By Chris Pajak, Director of Member Relations and HR Consultant
Now that the federal Emergency Family and Medical Leave Expansion Act and the Emergency Paid Sick Leave Act have gone into effect, many questions are arising from credit unions on the practical application of these laws.
At this point, New York state’s paid leave law that was passed is largely irrelevant as the new federal laws that went into effect on April 1 are more generous towards employees.
There are two focal points of these two new federal laws. The Emergency Family and Medical Leave Act provides up to 12 weeks of job-protected paid leave (first 10 days unpaid) for employees who cannot work due to child care challenges resulting from school closings, day care closings, etc. The other provides job-protected paid sick leave up to 80 hours (at varying compensation levels) for employees directly impacted by the virus. More information can be accessed on the Department of Labor’s website.
The practical application of the Emergency FMLA Expansion Act is causing some challenges for credit unions. After an initial 10-day unpaid waiting period (during which the employee can utilize additional paid time off benefits if available to them), the employee could be eligible for up to an additional 10 weeks paid leave at two-thirds of their pay (subject to certain maximums) if they are unable to work (or telework) due to a bona fide need for leave to care for a child whose school or child care provider is closed or unavailable for reasons related to COVID-19.
If an employee cannot work from home and requests this type of leave due to child care issues, you’ll likely have to approve the leave. All they’ll need to do is show you notice of the school or day care closing.
If your employee can work remotely, this is where things get more challenging. If you’re willing to allow your employee to work from home and give them the flexibility they need to also tend to their child care needs, and the employee is not willing to accept what the credit union is offering, what do you do? While you could probably deny the request in this case, it will be very important to document your decision to protect the credit union.
Documentation will also be needed for both the child care and sick leave provisions to make sure that your credit union can take advantage of federal tax credits being offered as a form of reimbursement to you for the cost of paying these benefits to your employees.
Fear factor.
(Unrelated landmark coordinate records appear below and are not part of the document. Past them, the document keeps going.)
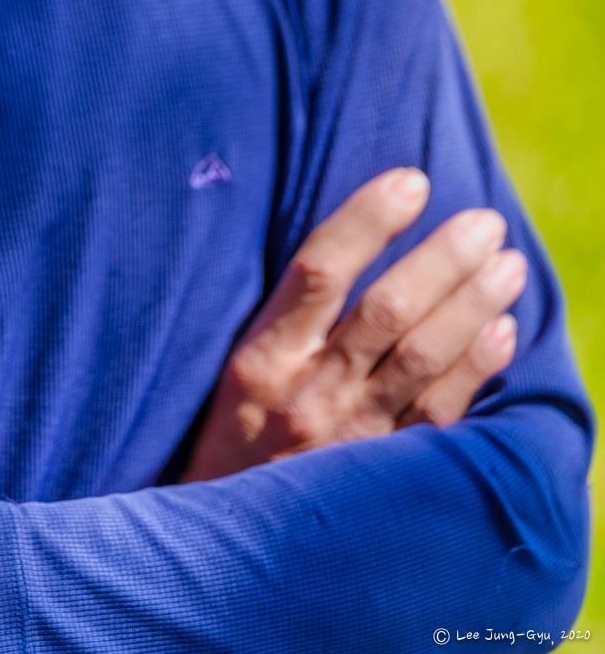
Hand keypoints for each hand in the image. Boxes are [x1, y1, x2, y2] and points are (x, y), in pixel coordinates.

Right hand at [182, 168, 525, 482]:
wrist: (219, 545)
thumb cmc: (230, 435)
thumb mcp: (234, 368)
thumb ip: (284, 316)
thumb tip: (346, 240)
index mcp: (260, 355)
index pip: (319, 269)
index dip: (367, 219)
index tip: (411, 180)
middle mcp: (306, 392)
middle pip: (387, 310)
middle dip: (442, 259)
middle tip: (484, 221)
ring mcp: (348, 437)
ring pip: (421, 357)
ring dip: (471, 304)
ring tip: (506, 264)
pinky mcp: (381, 475)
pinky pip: (438, 416)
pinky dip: (473, 369)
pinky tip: (501, 332)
Many employees think that they are entitled to these new paid leave benefits no matter what. For employees who can work, telework and have not been affected by the virus directly or indirectly, these new paid leave laws are not available to them. However, many are fearful (and rightfully so) about going to work and are deciding they do not want to expose themselves or their families to the virus. As a result, some employees are refusing to come to work, but still expecting some kind of benefit. The harsh reality of this situation is that even though the employee’s concerns are valid and we all empathize, as an “essential business” you do have the right to require them to come to work.
Unemployment benefits. While the employee might not be entitled to any paid leave benefits, it’s possible they could be eligible for unemployment benefits if they resign or you let them go. Normally, an employee who resigns voluntarily would not be eligible for unemployment, but these are not normal times. I would suspect that will continue to be the case during the pandemic (perhaps even more so). What makes this scenario even more enticing to the employee is the potential to receive more income on unemployment than they were earning while working for the credit union.
The CARES Act included the expansion of unemployment benefits for employees who lose their jobs during this crisis. Under the act, unemployed individuals can receive an additional $600 per week in unemployment benefits on top of what they would have been able to receive from NYS unemployment.
For credit unions contemplating potential layoffs, the good thing is your employees will be well taken care of from an unemployment perspective. However, there is also another aspect of the CARES Act, referred to as the Employee Retention Credit, which is designed to encourage businesses to keep employees on their payroll. This is separate of the Payroll Protection Program. If you’re contemplating staff reductions I would highly recommend speaking to a tax professional before making any final decisions on layoffs.